Novocastrians are traditionally parochial, and most of us walk a little taller when our sporting teams deliver on-field success.
Given all the odds stacked against them, the Jets have done us proud this season, and full credit to them.
We can only hope that their efforts have not been in vain.
FROM LIVING THE DREAM TO PRISON-CELL NIGHTMARE
OF all the days I have spent in the crowd watching Test cricket, wishing I was on the other side of the fence, one stands out above the rest: June 17, 1993, England versus Australia at Lord's.
My first visit to the hallowed, spiritual home of cricket would have been special in any circumstances, but it was made even more so by a dashing young Aussie opener named Michael Slater.
Slater had debuted at Old Trafford a week or so earlier, scoring a half-century in his first Test innings. But it was at Lord's that the 23-year-old stamped himself as a rare talent, blazing 152 and sharing a 260-run opening stand with Mark Taylor.
What made it even more memorable was that I had a tenuous connection to Slater.
I'd played against him as a teenager, and actually should have claimed his wicket, if not for a butter-fingered teammate.
He had also played in junior teams with my younger brother and even had dinner at my parents' house in Bathurst during a representative carnival.

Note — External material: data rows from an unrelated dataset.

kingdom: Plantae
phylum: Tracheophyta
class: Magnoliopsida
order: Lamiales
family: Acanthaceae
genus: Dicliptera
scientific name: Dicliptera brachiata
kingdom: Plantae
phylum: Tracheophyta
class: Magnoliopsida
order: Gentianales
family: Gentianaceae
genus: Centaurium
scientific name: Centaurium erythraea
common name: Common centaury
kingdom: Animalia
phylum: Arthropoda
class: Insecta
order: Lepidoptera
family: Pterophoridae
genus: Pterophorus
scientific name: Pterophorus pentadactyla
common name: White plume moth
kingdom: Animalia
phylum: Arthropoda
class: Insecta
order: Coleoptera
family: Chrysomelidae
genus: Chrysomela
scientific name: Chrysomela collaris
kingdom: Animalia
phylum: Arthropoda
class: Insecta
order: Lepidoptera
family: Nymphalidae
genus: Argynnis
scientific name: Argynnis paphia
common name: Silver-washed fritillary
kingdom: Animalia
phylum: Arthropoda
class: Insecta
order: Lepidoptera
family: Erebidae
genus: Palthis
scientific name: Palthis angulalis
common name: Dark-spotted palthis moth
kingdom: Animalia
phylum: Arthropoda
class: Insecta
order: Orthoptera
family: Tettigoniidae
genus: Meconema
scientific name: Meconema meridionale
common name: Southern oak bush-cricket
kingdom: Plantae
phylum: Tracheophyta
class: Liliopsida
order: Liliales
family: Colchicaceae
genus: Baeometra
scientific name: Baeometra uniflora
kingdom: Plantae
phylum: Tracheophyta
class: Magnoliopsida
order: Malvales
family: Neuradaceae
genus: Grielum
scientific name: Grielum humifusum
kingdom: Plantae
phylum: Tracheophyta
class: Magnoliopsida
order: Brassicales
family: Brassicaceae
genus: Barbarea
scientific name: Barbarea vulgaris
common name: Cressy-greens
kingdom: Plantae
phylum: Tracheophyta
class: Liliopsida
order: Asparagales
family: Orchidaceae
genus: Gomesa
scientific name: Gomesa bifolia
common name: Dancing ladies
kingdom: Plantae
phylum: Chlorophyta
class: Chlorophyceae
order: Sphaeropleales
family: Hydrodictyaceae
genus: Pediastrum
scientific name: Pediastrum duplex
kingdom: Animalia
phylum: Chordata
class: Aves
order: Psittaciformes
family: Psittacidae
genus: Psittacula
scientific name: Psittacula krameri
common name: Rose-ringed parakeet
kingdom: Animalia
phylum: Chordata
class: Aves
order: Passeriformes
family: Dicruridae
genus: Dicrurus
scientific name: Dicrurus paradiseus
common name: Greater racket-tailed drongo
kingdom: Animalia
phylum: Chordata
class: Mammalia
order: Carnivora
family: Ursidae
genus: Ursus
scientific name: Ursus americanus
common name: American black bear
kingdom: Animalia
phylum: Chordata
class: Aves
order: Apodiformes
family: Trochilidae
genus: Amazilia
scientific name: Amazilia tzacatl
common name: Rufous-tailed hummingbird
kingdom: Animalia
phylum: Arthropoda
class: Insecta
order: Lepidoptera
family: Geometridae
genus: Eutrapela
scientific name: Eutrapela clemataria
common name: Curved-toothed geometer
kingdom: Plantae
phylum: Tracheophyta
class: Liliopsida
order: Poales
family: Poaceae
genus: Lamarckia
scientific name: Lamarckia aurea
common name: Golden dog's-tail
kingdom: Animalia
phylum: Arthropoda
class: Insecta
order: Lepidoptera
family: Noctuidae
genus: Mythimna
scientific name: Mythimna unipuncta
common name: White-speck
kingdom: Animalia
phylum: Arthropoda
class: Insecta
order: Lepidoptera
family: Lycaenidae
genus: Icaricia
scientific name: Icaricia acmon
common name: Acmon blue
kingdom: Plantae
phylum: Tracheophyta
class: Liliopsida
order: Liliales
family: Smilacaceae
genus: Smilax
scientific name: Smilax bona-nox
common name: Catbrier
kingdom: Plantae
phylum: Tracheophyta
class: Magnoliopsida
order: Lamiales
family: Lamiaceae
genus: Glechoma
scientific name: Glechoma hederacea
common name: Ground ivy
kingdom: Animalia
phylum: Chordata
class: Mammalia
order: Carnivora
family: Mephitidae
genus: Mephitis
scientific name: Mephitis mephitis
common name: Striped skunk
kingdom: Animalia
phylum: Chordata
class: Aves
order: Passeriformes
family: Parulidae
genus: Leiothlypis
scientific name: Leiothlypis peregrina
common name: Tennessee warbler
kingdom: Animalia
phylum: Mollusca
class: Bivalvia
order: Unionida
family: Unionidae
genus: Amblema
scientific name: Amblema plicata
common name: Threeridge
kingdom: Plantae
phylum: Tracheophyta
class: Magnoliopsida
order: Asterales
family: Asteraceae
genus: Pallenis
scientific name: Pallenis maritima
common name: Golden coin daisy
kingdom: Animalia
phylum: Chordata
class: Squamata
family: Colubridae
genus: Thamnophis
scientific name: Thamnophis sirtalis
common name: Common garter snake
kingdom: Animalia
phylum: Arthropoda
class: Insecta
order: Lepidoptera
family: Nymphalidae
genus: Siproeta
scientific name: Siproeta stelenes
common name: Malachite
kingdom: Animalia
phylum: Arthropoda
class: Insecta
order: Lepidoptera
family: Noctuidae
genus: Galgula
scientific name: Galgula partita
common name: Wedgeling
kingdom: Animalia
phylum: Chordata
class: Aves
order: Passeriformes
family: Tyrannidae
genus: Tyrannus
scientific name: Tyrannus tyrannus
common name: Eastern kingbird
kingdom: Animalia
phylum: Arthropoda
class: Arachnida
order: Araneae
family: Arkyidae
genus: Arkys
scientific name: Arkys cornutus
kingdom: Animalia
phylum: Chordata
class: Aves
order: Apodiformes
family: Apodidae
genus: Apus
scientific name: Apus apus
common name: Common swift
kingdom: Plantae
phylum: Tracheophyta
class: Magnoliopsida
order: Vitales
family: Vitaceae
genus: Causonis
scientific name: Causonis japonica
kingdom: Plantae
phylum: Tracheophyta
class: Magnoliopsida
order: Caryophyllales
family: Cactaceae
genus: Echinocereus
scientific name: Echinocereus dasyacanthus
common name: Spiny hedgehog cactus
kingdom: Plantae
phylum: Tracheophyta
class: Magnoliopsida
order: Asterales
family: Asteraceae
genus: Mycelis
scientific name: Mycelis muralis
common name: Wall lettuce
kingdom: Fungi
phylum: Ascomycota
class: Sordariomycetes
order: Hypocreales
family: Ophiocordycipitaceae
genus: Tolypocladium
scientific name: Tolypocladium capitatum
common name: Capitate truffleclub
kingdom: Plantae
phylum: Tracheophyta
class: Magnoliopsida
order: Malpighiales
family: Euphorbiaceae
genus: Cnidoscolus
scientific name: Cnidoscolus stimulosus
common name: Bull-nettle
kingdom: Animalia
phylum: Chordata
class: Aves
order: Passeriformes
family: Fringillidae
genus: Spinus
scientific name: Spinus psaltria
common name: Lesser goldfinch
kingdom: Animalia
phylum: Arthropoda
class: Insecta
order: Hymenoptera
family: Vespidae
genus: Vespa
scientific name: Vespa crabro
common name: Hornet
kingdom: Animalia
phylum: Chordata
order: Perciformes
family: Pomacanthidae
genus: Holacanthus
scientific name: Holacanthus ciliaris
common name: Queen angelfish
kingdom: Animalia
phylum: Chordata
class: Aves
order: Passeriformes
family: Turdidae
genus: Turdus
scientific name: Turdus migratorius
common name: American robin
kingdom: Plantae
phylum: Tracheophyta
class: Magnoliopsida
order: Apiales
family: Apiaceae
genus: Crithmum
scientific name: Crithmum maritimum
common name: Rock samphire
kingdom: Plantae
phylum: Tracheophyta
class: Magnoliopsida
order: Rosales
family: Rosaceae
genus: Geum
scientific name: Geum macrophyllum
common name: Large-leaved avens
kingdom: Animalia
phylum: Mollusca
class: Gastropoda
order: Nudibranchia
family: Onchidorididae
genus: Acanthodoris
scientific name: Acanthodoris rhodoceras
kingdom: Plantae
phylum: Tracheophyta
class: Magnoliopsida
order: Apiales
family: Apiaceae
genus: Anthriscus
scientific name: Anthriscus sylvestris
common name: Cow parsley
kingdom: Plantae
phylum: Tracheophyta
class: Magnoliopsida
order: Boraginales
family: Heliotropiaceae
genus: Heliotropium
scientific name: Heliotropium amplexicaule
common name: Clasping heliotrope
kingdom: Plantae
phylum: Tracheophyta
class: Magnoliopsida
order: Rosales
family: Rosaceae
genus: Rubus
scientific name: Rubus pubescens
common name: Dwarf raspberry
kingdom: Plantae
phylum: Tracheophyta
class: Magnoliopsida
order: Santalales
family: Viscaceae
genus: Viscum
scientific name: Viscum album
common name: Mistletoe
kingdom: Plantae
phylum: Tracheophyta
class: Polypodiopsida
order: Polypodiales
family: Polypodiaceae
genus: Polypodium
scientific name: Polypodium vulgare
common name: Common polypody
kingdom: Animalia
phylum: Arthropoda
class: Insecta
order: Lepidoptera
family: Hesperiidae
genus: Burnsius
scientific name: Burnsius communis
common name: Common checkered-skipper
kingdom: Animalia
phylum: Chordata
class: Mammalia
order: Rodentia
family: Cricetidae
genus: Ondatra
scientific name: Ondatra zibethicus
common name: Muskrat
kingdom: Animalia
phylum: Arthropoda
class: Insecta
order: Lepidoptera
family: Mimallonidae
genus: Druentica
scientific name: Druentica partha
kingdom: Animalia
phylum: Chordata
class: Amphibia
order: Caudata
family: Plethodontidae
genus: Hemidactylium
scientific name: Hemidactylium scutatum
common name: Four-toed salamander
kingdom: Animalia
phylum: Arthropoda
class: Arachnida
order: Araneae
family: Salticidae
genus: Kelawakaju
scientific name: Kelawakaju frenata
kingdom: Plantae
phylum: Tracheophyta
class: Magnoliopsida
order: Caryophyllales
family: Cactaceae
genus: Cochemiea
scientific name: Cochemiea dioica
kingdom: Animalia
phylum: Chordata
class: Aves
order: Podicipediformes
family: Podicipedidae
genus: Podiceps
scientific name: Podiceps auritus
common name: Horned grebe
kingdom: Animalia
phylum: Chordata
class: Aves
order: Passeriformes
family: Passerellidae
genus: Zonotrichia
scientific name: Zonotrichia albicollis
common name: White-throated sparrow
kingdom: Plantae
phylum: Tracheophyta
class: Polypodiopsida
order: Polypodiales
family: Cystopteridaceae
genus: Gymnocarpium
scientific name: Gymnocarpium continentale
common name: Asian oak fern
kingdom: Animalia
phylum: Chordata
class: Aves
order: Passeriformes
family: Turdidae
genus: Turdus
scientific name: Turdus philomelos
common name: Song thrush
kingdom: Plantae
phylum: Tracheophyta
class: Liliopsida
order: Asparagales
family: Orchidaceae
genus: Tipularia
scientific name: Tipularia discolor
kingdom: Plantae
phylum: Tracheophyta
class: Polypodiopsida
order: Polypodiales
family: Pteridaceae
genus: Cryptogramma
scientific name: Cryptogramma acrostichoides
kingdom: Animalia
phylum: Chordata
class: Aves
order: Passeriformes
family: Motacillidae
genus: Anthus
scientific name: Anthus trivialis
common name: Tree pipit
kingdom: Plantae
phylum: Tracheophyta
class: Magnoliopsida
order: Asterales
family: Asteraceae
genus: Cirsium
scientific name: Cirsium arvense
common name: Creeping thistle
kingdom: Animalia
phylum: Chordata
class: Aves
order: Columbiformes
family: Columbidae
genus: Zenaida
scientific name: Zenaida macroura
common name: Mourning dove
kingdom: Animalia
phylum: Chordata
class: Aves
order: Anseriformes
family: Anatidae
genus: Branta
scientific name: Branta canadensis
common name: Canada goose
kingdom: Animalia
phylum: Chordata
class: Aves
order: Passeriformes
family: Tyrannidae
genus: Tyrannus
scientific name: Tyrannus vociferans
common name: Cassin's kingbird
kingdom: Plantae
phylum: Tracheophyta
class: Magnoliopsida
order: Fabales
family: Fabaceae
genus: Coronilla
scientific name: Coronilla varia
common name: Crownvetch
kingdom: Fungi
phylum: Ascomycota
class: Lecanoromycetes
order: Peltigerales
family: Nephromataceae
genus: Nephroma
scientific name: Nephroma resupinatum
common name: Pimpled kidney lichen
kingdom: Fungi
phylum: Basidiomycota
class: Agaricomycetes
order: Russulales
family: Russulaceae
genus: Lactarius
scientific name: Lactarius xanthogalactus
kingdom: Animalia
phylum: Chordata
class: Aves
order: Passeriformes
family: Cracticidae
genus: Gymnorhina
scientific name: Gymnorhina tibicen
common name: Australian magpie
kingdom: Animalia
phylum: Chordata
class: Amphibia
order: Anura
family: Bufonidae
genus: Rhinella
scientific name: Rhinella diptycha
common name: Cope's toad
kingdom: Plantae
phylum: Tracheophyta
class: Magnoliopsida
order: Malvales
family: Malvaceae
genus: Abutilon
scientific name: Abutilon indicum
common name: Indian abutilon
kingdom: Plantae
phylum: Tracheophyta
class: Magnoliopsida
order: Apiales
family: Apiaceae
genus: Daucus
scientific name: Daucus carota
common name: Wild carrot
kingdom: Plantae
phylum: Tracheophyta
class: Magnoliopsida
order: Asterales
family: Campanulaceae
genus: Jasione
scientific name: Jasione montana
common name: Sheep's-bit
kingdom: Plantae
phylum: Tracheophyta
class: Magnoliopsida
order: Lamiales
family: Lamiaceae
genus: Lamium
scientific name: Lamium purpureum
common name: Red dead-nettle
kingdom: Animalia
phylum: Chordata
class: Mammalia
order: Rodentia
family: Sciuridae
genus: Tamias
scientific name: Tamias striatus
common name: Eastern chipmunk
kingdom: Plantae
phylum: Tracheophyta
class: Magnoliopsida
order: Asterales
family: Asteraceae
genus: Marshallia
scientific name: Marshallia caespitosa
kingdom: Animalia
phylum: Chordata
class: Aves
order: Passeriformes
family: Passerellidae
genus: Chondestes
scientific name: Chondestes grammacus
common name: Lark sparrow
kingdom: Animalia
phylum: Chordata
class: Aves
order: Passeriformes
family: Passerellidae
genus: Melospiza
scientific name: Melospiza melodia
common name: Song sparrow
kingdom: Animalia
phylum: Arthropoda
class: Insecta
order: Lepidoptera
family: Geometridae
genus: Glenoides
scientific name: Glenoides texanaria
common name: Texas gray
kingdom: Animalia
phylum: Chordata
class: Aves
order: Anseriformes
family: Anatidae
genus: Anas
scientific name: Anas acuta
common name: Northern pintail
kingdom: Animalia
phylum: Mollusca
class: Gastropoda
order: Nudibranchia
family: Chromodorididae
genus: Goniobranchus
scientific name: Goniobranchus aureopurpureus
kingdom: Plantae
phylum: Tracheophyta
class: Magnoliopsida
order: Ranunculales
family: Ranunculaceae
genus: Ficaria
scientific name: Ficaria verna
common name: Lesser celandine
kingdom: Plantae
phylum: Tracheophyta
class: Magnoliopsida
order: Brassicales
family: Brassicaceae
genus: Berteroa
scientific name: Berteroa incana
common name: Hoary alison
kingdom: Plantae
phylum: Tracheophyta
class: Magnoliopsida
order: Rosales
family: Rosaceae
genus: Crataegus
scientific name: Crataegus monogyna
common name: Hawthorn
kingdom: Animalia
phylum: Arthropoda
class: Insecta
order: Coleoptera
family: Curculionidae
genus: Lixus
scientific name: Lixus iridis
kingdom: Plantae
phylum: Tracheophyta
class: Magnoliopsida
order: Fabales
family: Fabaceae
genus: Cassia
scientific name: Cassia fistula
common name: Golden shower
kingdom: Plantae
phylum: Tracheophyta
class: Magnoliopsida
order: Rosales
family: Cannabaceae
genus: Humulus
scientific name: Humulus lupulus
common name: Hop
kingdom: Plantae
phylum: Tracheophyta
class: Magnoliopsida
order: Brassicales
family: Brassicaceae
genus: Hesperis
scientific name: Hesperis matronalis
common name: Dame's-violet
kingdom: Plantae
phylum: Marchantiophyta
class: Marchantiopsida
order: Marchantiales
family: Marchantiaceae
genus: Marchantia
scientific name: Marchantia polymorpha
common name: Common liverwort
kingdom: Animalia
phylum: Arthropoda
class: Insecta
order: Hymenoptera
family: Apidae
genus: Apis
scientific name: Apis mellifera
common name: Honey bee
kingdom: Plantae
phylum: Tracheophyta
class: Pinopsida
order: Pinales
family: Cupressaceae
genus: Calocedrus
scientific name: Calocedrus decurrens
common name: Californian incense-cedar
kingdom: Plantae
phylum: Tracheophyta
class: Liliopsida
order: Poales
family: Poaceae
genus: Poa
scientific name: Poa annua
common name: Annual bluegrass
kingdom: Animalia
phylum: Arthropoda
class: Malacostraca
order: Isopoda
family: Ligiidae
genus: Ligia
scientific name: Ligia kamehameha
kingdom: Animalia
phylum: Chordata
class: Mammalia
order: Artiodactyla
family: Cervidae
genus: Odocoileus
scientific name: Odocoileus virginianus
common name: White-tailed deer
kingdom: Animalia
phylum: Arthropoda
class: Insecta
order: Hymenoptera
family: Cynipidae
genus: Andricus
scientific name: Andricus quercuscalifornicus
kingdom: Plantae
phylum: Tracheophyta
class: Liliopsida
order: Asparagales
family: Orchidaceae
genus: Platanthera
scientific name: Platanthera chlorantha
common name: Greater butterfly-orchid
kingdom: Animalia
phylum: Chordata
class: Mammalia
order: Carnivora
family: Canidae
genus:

Mum and Dad still remember him as a delightful, well-mannered young man.
At the time, he was already being touted as a future superstar, and it was no surprise that he proceeded to wear the Baggy Green in 74 Tests, scoring 14 centuries.
His career record would have been even more impressive if not for his nine dismissals in the nervous 90s.
After retiring, he proceeded on to a successful commentary career, and most would have assumed he was living the dream.
So I find it hard to comprehend this week's news that Slater has been remanded in custody until May 31, when he will face a series of domestic-violence charges in court.
I realise, as a police officer told the court, it was "not his first rodeo". In the past few years, he seems to have been in and out of courts to answer a procession of similar allegations, most of which involved abhorrent treatment of women.
No doubt, sympathisers will be few and far between, and that's fair enough.
But the guy has a history of mental illness, and he clearly needs help.